**Your goal**
What lines in the records include the string "ports"? Return each one.

**Data shown**

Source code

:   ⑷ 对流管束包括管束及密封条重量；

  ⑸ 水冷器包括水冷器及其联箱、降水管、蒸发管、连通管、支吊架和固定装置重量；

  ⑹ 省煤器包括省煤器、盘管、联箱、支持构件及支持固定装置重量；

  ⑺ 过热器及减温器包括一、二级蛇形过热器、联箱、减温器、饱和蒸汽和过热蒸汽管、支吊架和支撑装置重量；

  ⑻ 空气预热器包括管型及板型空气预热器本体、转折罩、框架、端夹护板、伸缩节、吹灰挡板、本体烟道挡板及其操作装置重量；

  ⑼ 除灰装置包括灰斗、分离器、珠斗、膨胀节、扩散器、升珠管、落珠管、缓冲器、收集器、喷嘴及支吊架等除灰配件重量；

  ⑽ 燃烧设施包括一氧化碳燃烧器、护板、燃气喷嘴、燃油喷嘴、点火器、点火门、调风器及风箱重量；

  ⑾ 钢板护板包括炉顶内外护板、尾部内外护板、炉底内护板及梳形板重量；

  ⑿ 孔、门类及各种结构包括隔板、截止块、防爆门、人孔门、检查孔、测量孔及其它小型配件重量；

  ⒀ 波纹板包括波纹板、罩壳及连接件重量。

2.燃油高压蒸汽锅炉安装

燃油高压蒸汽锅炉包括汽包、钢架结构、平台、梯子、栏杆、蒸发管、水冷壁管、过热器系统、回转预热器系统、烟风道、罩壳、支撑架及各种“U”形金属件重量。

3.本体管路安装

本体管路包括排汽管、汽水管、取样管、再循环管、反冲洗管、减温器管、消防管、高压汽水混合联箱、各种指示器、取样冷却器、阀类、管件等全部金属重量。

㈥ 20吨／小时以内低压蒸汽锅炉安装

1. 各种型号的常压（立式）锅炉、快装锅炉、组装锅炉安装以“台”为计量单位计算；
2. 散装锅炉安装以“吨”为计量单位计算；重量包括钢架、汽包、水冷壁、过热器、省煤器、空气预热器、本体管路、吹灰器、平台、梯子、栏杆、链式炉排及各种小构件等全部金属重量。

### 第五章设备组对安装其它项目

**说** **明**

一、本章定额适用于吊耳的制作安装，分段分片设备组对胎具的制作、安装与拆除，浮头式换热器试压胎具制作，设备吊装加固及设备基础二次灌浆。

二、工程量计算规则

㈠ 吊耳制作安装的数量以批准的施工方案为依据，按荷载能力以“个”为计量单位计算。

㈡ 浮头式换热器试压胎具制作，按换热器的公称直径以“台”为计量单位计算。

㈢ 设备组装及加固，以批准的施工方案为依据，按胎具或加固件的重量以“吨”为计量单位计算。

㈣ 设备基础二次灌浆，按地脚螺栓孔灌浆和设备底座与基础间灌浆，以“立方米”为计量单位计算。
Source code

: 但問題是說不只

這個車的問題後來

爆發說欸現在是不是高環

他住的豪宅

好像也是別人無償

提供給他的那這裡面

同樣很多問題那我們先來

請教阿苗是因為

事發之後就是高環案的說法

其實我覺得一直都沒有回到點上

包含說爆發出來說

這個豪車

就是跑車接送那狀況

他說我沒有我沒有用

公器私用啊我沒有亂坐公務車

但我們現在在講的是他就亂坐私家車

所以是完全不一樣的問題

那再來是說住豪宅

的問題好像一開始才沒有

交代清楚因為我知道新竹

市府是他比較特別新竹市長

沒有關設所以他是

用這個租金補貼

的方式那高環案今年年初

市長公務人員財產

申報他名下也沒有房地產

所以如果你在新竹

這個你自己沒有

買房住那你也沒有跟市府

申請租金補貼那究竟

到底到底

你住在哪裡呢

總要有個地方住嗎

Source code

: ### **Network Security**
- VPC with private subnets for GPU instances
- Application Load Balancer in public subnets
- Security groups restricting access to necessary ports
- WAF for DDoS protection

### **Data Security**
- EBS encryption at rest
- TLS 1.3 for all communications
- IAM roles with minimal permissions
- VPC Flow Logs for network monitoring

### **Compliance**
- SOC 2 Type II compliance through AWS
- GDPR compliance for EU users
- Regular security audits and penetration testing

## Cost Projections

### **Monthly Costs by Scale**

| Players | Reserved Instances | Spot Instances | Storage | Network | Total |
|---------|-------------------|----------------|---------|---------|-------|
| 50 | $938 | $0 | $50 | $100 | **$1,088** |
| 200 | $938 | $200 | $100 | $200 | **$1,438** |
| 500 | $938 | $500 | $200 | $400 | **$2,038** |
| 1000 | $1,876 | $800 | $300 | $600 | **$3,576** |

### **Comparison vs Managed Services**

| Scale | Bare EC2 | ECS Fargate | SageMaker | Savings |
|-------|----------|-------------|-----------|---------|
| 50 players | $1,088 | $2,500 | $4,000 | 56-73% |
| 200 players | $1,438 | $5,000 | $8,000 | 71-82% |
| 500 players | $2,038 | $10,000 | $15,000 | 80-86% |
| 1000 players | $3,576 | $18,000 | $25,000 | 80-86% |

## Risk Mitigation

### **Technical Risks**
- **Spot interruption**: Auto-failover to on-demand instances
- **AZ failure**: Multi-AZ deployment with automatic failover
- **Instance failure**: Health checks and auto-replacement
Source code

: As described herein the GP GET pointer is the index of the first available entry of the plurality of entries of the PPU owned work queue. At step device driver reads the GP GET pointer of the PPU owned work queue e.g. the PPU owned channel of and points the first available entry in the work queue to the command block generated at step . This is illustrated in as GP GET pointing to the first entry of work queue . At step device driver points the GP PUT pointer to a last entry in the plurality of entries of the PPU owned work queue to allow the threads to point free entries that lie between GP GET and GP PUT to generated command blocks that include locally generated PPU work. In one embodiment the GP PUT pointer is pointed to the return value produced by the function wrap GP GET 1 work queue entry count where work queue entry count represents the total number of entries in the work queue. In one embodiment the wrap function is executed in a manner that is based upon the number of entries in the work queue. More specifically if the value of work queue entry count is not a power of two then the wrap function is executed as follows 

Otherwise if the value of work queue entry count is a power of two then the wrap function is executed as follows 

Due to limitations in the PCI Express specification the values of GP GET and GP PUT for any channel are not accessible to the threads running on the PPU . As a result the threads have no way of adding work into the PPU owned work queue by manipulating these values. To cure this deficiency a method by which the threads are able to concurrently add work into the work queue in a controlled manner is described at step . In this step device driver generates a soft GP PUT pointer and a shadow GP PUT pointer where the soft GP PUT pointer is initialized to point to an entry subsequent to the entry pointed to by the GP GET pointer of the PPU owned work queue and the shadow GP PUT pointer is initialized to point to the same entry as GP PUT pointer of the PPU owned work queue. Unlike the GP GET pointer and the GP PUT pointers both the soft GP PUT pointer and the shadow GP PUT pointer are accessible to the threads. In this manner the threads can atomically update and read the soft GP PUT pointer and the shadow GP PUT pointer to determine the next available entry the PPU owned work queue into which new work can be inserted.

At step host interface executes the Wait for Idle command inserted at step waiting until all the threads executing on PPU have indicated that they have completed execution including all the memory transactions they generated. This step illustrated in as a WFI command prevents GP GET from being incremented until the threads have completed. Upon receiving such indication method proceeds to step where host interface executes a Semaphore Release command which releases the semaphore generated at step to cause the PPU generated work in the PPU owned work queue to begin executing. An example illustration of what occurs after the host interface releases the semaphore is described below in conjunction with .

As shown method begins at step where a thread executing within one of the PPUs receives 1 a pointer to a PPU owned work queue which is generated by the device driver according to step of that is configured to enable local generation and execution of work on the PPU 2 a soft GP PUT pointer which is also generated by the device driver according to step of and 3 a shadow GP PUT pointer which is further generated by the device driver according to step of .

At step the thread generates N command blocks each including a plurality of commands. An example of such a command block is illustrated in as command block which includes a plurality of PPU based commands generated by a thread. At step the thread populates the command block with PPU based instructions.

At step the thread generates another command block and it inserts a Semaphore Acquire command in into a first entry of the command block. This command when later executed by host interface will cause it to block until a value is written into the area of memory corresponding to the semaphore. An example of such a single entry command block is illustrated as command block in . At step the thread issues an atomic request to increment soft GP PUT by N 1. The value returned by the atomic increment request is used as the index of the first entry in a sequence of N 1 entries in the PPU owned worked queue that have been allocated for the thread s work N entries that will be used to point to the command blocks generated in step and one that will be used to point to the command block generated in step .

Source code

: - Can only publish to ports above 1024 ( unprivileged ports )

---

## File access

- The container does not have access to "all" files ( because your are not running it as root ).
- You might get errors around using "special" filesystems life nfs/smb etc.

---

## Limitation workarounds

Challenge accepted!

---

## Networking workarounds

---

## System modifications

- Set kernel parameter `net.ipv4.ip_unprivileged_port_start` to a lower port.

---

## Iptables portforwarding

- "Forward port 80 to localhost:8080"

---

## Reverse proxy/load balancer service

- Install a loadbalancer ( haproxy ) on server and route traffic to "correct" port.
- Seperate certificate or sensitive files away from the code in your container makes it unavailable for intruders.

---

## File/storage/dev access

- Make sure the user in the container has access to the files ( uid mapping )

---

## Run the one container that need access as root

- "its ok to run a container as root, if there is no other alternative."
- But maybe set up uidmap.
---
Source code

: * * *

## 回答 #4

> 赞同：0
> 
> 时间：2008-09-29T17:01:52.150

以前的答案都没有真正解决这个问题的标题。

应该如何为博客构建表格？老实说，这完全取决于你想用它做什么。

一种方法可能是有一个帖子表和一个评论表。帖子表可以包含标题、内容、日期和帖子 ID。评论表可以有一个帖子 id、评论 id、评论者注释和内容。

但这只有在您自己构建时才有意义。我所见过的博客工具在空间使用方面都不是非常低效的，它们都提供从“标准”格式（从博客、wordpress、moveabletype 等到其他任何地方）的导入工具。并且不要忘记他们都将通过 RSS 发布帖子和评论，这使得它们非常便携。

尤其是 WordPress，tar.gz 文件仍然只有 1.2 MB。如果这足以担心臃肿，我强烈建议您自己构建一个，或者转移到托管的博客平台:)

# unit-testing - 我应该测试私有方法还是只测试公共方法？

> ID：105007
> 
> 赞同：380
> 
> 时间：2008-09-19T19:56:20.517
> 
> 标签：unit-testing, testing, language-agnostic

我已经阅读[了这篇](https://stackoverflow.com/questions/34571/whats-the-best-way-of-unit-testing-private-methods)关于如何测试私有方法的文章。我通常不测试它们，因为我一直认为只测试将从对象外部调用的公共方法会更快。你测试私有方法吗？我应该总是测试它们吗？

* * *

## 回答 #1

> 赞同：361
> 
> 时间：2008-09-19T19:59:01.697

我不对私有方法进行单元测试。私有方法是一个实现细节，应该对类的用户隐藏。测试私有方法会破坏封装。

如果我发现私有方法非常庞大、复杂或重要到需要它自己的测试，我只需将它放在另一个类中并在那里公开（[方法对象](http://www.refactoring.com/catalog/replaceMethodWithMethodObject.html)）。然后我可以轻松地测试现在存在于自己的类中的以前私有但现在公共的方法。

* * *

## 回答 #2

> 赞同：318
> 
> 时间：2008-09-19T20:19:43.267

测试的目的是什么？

**Answer space**
- Security groups restricting access to necessary ports
: - Can only publish to ports above 1024 ( unprivileged ports )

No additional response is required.